#### WHAT TO WORK ON:
Look below for the line holding "slide_number [114, 54, 309, 101]" and the line holding "Document page, 2001x1125 pixels.". Transcribe exactly those lines and all lines between them, nothing more.

#### Records drawn from a dataset:
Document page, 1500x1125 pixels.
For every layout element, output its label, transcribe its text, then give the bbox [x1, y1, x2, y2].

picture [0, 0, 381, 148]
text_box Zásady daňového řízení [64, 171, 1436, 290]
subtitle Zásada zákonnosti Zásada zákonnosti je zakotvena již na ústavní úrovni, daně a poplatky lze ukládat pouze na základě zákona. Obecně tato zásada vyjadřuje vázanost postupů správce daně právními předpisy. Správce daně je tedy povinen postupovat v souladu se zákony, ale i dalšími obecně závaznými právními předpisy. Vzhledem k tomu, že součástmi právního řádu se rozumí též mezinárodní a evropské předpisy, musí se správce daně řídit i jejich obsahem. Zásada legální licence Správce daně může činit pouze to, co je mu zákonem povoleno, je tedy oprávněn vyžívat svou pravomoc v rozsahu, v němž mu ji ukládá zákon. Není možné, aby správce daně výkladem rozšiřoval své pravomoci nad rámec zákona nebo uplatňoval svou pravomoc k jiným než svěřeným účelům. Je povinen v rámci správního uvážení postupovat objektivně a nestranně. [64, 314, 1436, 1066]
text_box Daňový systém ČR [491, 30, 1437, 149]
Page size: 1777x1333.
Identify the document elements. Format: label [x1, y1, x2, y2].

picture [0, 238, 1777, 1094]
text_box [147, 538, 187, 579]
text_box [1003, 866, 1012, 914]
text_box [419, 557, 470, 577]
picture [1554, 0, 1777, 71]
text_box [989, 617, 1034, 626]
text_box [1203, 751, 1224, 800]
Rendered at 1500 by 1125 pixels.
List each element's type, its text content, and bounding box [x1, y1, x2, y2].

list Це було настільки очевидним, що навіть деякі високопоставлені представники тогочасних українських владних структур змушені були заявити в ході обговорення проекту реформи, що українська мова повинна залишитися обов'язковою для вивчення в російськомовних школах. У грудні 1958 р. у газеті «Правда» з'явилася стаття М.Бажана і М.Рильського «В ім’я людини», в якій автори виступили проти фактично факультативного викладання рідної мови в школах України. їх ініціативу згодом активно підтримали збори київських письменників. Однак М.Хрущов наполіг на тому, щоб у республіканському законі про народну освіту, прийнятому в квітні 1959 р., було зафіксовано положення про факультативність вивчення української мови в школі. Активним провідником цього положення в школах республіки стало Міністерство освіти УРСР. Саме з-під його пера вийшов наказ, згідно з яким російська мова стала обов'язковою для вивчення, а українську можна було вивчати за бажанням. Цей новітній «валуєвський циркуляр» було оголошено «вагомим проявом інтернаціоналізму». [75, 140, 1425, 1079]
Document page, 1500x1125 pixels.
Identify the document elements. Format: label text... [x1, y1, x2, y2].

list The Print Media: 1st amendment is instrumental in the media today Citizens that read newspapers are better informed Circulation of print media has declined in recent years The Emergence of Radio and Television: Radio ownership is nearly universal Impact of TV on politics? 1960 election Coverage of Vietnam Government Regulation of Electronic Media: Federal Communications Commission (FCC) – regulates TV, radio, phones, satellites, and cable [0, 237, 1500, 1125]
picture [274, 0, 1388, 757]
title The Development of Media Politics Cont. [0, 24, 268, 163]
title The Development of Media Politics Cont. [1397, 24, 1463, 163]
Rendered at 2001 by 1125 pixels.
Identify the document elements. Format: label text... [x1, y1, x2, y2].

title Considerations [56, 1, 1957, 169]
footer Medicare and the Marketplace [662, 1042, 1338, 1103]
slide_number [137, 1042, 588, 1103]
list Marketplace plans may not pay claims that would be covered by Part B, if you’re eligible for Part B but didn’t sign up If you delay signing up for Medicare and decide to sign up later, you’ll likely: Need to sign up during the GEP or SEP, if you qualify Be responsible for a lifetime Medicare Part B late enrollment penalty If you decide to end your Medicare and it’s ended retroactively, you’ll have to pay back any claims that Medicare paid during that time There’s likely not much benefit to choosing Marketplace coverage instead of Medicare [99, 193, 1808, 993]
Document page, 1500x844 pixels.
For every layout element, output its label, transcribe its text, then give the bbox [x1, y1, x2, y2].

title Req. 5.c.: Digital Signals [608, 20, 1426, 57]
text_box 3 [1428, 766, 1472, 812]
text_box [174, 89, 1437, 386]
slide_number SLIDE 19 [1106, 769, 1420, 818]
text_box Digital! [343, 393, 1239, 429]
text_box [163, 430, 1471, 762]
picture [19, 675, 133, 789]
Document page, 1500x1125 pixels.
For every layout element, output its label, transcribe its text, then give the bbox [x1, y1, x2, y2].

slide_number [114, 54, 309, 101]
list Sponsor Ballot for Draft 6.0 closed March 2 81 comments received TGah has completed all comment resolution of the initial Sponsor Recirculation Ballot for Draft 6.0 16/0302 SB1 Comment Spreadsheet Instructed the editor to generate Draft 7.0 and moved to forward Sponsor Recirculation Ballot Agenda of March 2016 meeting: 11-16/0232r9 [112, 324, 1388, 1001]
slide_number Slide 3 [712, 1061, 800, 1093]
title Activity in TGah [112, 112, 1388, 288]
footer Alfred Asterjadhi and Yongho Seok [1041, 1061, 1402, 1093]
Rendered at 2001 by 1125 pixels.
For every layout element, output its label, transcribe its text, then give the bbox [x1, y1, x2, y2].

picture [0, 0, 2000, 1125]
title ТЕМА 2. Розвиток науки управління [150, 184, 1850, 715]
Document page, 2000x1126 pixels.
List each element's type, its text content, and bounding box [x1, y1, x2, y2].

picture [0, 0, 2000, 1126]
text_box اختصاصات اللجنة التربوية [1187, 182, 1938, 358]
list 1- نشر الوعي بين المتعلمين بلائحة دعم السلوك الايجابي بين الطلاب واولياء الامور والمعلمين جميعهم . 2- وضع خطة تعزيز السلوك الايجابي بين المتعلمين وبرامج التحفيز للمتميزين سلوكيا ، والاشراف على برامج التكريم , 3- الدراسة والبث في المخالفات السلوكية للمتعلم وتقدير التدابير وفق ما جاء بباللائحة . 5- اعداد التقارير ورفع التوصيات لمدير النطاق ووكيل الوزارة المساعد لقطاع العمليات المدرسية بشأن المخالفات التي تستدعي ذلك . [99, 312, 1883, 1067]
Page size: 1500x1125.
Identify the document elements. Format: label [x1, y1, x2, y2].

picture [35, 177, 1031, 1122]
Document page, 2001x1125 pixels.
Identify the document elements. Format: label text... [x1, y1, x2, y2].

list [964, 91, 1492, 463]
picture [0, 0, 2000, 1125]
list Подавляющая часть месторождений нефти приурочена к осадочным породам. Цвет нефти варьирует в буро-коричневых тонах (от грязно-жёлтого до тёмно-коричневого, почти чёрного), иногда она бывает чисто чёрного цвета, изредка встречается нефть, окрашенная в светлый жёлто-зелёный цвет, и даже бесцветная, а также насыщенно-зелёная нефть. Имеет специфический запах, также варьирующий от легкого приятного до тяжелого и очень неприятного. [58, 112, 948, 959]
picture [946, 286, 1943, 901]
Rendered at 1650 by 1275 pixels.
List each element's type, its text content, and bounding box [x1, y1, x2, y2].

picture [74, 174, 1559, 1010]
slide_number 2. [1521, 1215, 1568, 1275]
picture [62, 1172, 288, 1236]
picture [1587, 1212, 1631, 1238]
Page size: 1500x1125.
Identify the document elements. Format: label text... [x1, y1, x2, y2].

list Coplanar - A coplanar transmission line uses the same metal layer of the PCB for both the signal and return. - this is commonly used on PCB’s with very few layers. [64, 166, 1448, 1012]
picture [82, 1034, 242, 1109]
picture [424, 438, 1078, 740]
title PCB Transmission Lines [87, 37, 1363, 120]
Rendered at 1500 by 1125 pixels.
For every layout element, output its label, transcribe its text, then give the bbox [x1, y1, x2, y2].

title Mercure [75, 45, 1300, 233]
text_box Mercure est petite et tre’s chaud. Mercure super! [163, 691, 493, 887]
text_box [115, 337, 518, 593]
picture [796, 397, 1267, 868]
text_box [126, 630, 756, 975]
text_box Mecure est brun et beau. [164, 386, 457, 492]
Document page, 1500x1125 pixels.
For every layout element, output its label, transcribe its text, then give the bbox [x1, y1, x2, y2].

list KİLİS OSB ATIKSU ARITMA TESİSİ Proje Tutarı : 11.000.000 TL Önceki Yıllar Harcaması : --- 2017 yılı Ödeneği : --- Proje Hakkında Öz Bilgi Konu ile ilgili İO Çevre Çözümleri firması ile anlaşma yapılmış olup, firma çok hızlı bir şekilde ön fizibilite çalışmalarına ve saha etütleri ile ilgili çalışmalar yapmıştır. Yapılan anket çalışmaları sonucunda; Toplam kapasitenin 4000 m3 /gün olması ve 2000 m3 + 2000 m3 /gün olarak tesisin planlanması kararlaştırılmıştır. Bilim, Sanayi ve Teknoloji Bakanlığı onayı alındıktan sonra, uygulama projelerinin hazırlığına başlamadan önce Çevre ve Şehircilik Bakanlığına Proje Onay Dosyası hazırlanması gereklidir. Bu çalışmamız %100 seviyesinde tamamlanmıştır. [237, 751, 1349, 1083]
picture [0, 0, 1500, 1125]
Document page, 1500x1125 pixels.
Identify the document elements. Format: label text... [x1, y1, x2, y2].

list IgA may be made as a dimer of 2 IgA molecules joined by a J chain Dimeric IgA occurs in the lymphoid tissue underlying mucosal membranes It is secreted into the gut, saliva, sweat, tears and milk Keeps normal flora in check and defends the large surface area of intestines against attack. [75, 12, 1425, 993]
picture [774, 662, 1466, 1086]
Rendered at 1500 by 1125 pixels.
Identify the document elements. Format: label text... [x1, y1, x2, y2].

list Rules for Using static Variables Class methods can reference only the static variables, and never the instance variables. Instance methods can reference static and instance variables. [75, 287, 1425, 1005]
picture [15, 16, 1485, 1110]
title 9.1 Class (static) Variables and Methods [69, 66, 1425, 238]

#### RESULT OF THIS EXERCISE:
slide_number [114, 54, 309, 101]
list Sponsor Ballot for Draft 6.0 closed March 2 81 comments received TGah has completed all comment resolution of the initial Sponsor Recirculation Ballot for Draft 6.0 16/0302 SB1 Comment Spreadsheet Instructed the editor to generate Draft 7.0 and moved to forward Sponsor Recirculation Ballot Agenda of March 2016 meeting: 11-16/0232r9 [112, 324, 1388, 1001]
slide_number Slide 3 [712, 1061, 800, 1093]
title Activity in TGah [112, 112, 1388, 288]
footer Alfred Asterjadhi and Yongho Seok [1041, 1061, 1402, 1093]
Rendered at 2001 by 1125 pixels.
For every layout element, output its label, transcribe its text, then give the bbox [x1, y1, x2, y2].

picture [0, 0, 2000, 1125]
title ТЕМА 2. Розвиток науки управління [150, 184, 1850, 715]
Document page, 2000x1126 pixels.
List each element's type, its text content, and bounding box [x1, y1, x2, y2].

picture [0, 0, 2000, 1126]
text_box اختصاصات اللجنة التربوية [1187, 182, 1938, 358]
list 1- نشر الوعي بين المتعلمين بلائحة دعم السلوك الايجابي بين الطلاب واولياء الامور والمعلمين جميعهم . 2- وضع خطة تعزيز السلوك الايجابي بين المتعلمين وبرامج التحفيز للمتميزين سلوكيا ، والاشراف على برامج التكريم , 3- الدراسة والبث في المخالفات السلوكية للمتعلم وتقدير التدابير وفق ما جاء بباللائحة . 5- اعداد التقارير ورفع التوصيات لمدير النطاق ووكيل الوزارة المساعد لقطاع العمليات المدرسية بشأن المخالفات التي تستدعي ذلك . [99, 312, 1883, 1067]
Page size: 1500x1125.
Identify the document elements. Format: label [x1, y1, x2, y2].

picture [35, 177, 1031, 1122]
Document page, 2001x1125 pixels.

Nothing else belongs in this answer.